• [Try it]: Using the string "Indiana" as the key, pull each matching line out of the records below.

________________________________________

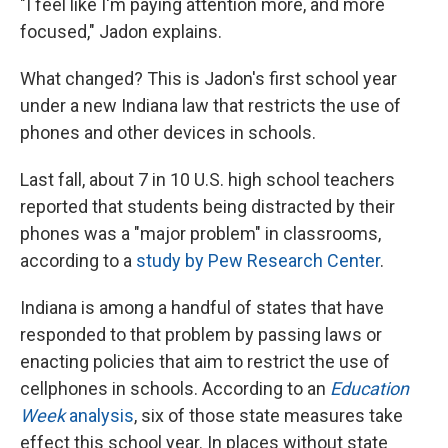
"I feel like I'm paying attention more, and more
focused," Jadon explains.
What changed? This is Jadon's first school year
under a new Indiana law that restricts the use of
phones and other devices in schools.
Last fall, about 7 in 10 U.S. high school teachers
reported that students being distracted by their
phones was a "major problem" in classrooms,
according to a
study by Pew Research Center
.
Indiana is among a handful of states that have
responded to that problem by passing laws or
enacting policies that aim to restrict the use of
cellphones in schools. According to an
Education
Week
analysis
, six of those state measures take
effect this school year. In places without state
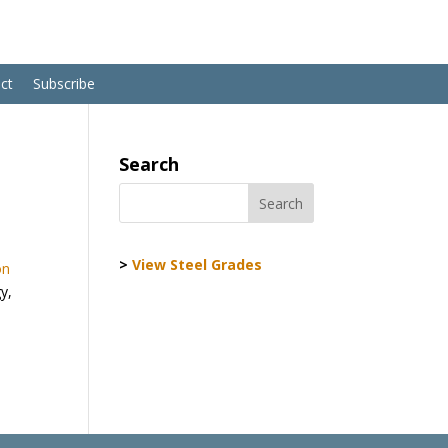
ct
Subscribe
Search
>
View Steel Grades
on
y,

________________________________________

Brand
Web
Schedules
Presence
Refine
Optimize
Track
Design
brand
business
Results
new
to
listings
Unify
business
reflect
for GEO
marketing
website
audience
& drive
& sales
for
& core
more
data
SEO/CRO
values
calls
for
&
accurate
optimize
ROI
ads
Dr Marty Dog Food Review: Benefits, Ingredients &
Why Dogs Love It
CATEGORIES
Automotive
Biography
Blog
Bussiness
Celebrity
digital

________________________________________

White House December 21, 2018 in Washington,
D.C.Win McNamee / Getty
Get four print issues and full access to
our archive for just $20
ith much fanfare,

________________________________________

• [Answer section]:
under a new Indiana law that restricts the use of
Indiana is among a handful of states that have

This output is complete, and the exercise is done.